Em Lábrea, a equipe de pesquisadores e profissionais de saúde percorreu as comunidades ribeirinhas de Várzea Grande e Acimã, no Rio Purus. Durante dois dias foram realizados testes rápidos e exames laboratoriais, mas o foco principal da equipe foi o diagnóstico e rastreamento das hepatites virais, em especial a hepatite Delta, que é o tipo mais agressivo. O atendimento clínico de 40 pacientes que já haviam sido diagnosticados com a doença, em ações anteriores, foi realizado pela médica gastroenterologista e hepatologista Eugênia de Castro e Silva, do Ambulatório de Hepatites Virais de Porto Velho. 

Na ação de junho foram atendidos 113 moradores nas duas comunidades, sendo que 16 foram diagnosticados com hepatite D. As amostras são levadas para a Fiocruz Rondônia onde são processadas e avaliadas e os indivíduos com diagnóstico positivo são assistidos pela equipe de saúde de Lábrea e o Ambulatório de Hepatites Virais, que auxilia na conduta clínica dos pacientes. 

Monitoramento de pacientes ampliado

A coordenadora da equipe, Deusilene Vieira, chefe do Laboratório de Virologia Molecular, explica que o rastreio e monitoramento das hepatites virais já vinha sendo realizado em Rondônia, mas foi ampliado para as comunidades ribeirinhas do Sul do Amazonas em dezembro de 2023, após a chegada ao Hospital Cemetron, em Porto Velho, de dois irmãos vindos de Lábrea, com 19 e 23 anos, com suspeita de superinfecção para o vírus da hepatite Delta. Na ocasião, a Fiocruz Rondônia foi convidada a fazer os testes de carga viral nos pacientes, por meio do método molecular para quantificação do vírus HDV, desenvolvido pelo Laboratório de Virologia Molecular e, atualmente, já aplicado no diagnóstico e monitoramento de pacientes nos estados de Rondônia e Acre.

“A chegada desses dois pacientes acendeu um alerta para que investigássemos as circunstâncias de transmissão e os possíveis fatores envolvidos na propagação da doença, considerando o contexto familiar em que esses casos surgiram e o fato de Lábrea ser uma região endêmica para a hepatite Delta. Então, nós decidimos ampliar o rastreio para outras localidades”, comenta Deusilene Vieira. 
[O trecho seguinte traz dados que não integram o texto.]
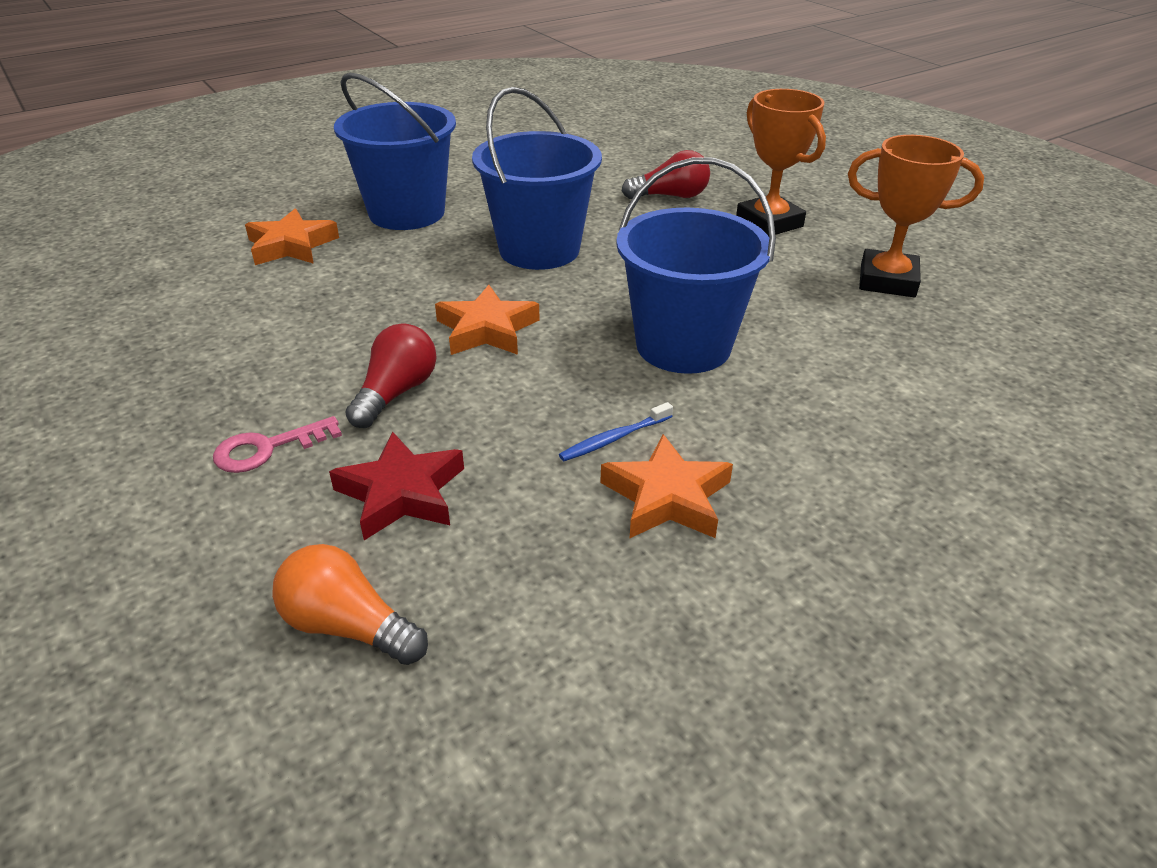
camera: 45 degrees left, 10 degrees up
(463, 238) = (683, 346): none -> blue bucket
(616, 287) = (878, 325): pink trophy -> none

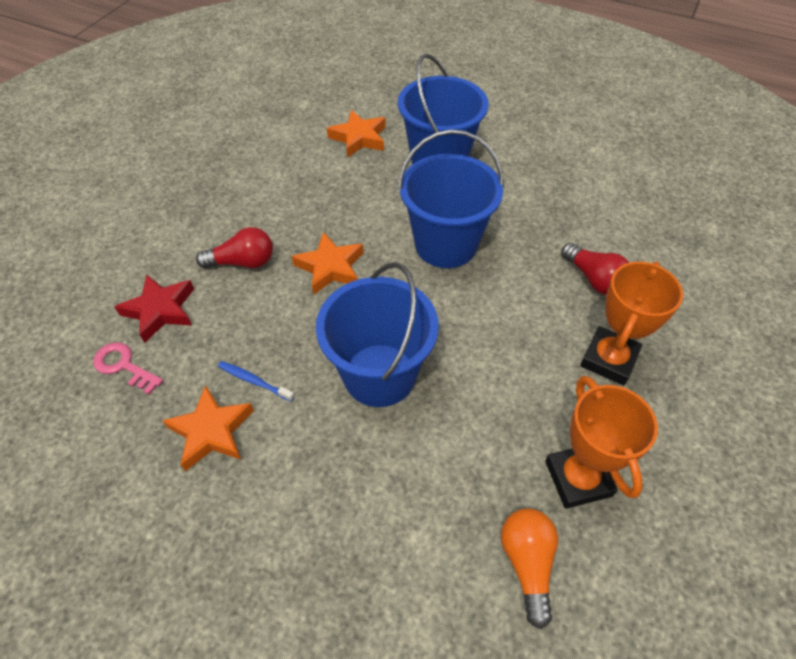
camera: 60 degrees right, 15 degrees up
(268, 448) = (170, 241): pink key -> pink key (124, 366)
(348, 626) = (61, 342): orange light bulb -> orange light bulb (527, 563)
A pesquisadora destaca que o método molecular preenche uma lacuna significativa na descoberta de novos casos de hepatite Delta na Amazônia. E, consequentemente, no rastreio e acompanhamento dos pacientes, uma vez que a rede pública dispõe o teste de carga viral apenas para hepatite B, e os exames sorológicos disponíveis no SUS demonstram somente se o indivíduo teve contato com o vírus, sem informar a atual carga viral e se o vírus está se replicando no organismo, o que é extremamente importante para a definição da conduta clínica adequada ao paciente. 
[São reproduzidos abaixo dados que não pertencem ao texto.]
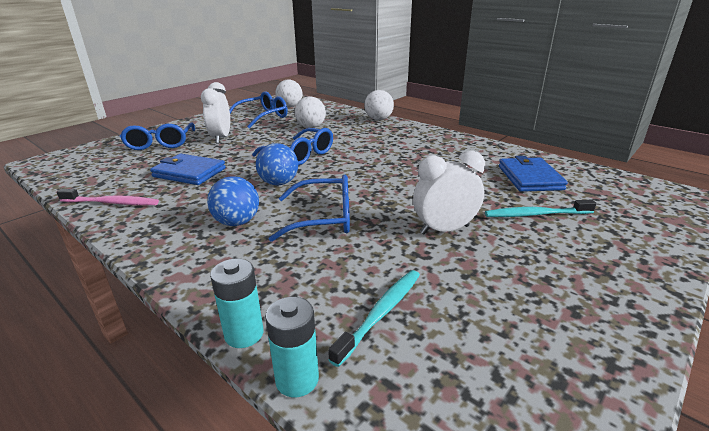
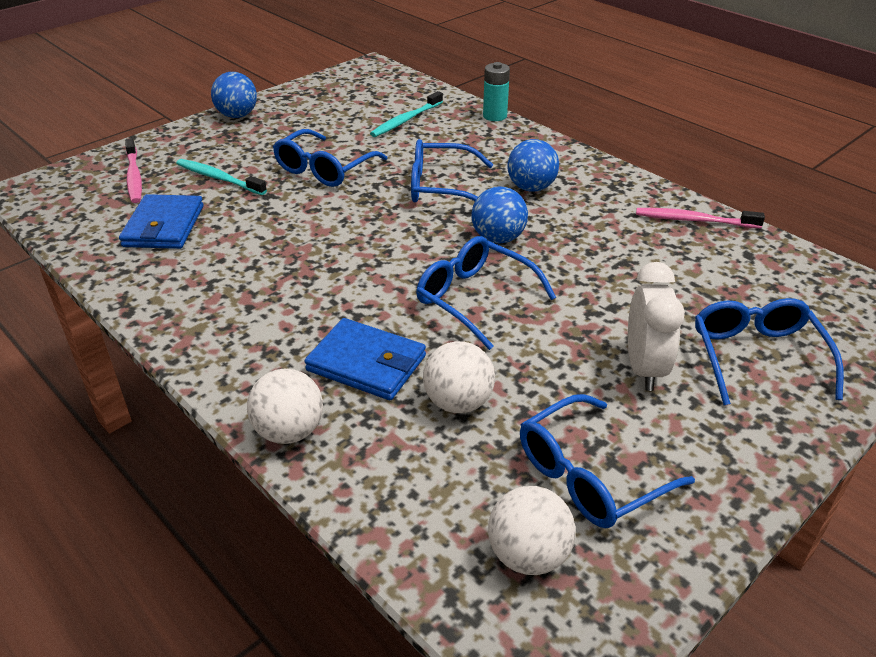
camera: 175 degrees left, 10 degrees up
(189, 172) = (636, 267): blue wallet -> blue wallet (366, 363)
(297, 379) = (460, 99): turquoise battery -> none
(444, 229) = (324, 169): white clock -> blue glasses
(536, 214) = (219, 178): turquoise toothbrush -> turquoise toothbrush turned 150 degrees counterclockwise
(616, 212) = (134, 176): none -> pink toothbrush
(632, 306) = (237, 115): none -> blue ball

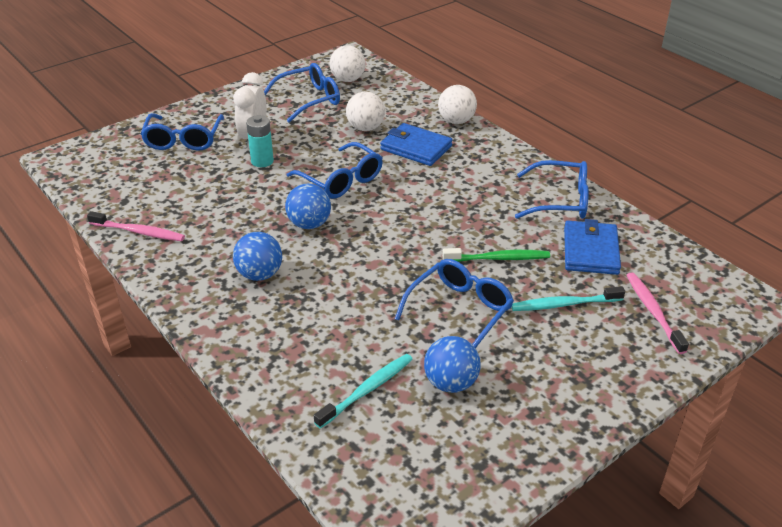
camera: 175 degrees left, 0 degrees up
(219, 178) = (564, 304): turquoise toothbrush -> turquoise toothbrush turned 135 degrees clockwise
(237, 115) = (585, 415): blue ball -> blue ball (450, 383)
(274, 213) = (498, 258): none -> green toothbrush
(441, 187) = (345, 280): blue glasses -> blue glasses (560, 200)
(495, 116) = (254, 392): turquoise battery -> turquoise battery (262, 161)

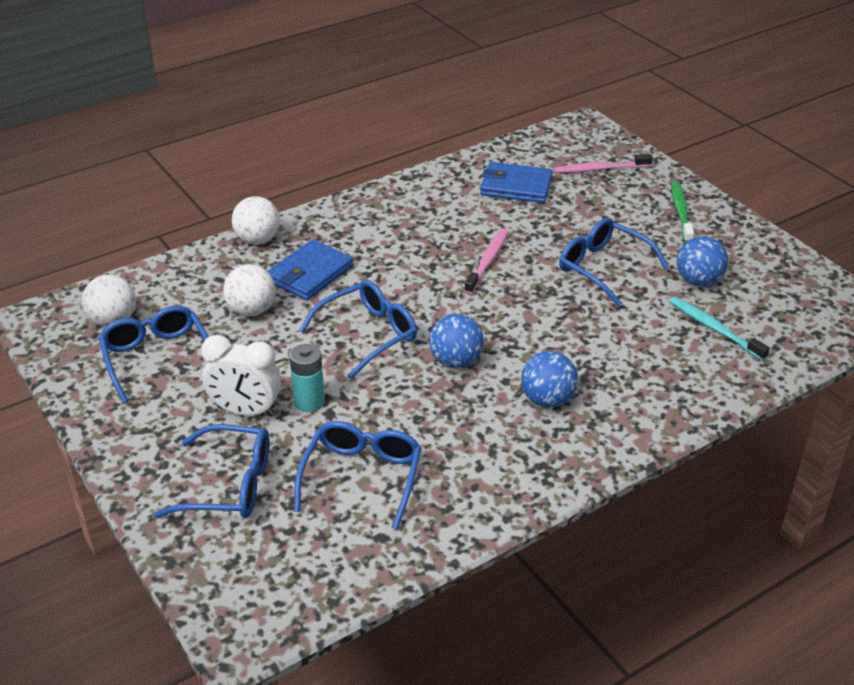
camera: 85 degrees left, 0 degrees up
(138, 232) = (456, 514): pink toothbrush -> pink toothbrush (487, 261)
(498, 258) = (525, 238): green toothbrush -> green toothbrush (681, 212)
(560, 200) = (433, 191): blue glasses -> blue glasses (362, 477)
(564, 304) = (592, 210): turquoise toothbrush -> none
Desafios da saúde em comunidades ribeirinhas

Em meio aos desafios da saúde, fatores logísticos e a distância entre as comunidades ribeirinhas e os centros de referência agravam ainda mais o acesso da população ao atendimento especializado e ao Sistema Único de Saúde (SUS). Para Keyth Ellen, gestora do Centro de Testagem Rápida e Aconselhamento e coordenadora dos programas de HIV, sífilis e hepatites virais em Lábrea, a maior preocupação, atualmente, é oferecer um acompanhamento de qualidade aos portadores crônicos de hepatites.
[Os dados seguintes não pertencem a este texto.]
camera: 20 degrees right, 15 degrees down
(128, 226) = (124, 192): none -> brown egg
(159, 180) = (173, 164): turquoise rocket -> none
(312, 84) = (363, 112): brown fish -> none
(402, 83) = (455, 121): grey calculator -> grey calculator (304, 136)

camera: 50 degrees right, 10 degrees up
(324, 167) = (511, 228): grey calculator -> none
De Lábrea a Manaus são 30 horas de viagem pela BR-319, um percurso que de barco pode levar até cinco dias. O município não conta com médico infectologista, nem estrutura laboratorial adequada à realização de exames mais específicos, o que acaba dificultando o monitoramento dos casos de hepatite Delta. Mas, “por meio dessa parceria com a Fiocruz Rondônia, nós conseguimos ter acesso aos pacientes, saber a carga viral dos portadores crônicos e oferecer um acompanhamento mais humanizado, conforme a necessidade de cada caso”, enfatiza Keyth. Ela também argumenta que espera poder ver, em breve, a tecnologia desenvolvida pela Fiocruz Rondônia incorporada ao SUS, podendo atender as necessidades de outras comunidades.

Parte dos trabalhos realizados em Lábrea pela equipe da Fiocruz Rondônia esteve voltada à capacitação de profissionais da saúde. Na última ação, médicos, enfermeiros e técnicos participaram de uma capacitação sobre as hepatites virais, ministrada pelas pesquisadoras Eugênia de Castro e Deusilene Vieira. Na capacitação, os profissionais puderam esclarecer dúvidas e compartilhar experiências e desafios diários na rotina do SUS.